* _PROBLEM DETAILS_
Find the lines of the records in which the word "thumb" appears and report how many there are, as a number alone.

People photos with keypoints:

::::

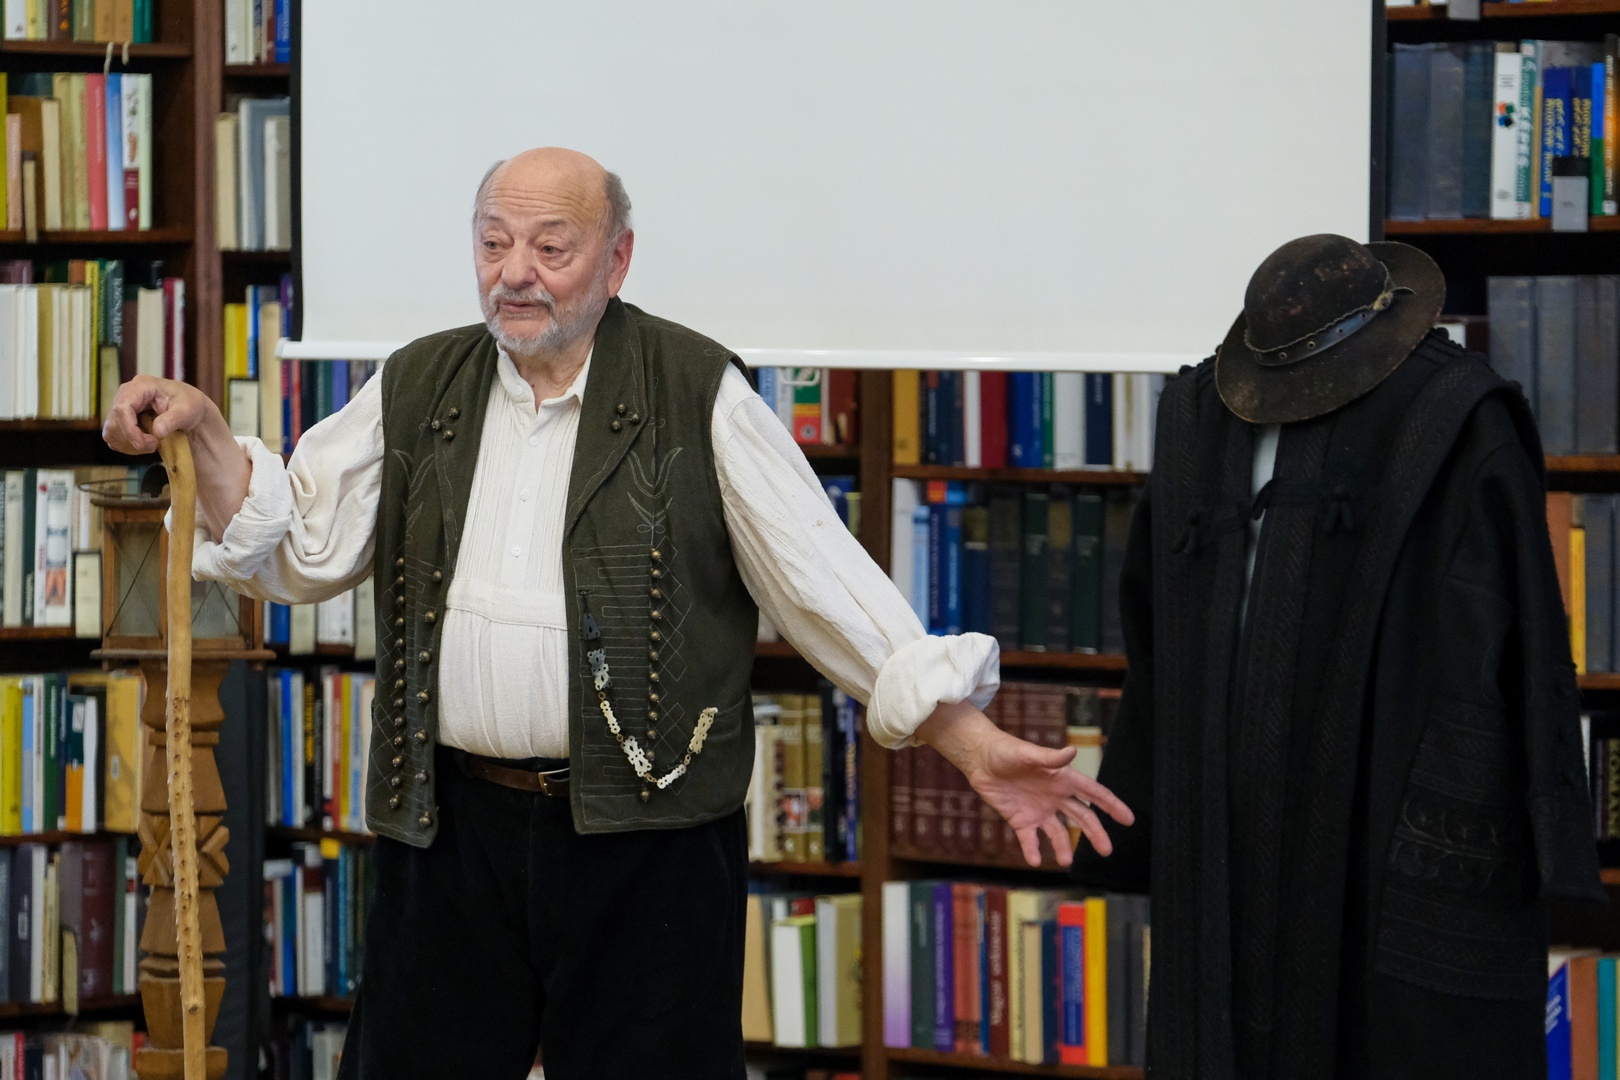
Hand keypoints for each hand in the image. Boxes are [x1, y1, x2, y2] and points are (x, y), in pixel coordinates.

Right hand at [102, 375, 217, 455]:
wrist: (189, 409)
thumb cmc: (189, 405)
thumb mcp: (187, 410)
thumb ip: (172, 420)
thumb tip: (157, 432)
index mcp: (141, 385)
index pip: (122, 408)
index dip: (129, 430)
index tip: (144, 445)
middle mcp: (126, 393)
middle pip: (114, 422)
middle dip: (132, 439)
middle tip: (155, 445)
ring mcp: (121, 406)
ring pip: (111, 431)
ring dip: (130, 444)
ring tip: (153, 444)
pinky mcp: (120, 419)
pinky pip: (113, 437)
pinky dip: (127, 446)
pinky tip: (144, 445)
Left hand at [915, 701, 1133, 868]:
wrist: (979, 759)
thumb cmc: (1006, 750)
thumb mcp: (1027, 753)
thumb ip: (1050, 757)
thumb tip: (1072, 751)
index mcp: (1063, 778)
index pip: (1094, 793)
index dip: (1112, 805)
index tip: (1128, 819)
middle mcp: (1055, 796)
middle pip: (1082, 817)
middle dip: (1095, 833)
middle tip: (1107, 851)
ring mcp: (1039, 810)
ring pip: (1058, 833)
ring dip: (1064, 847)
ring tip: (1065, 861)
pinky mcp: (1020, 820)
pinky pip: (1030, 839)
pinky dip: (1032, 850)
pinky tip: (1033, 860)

::::

* _SOLUTION_
8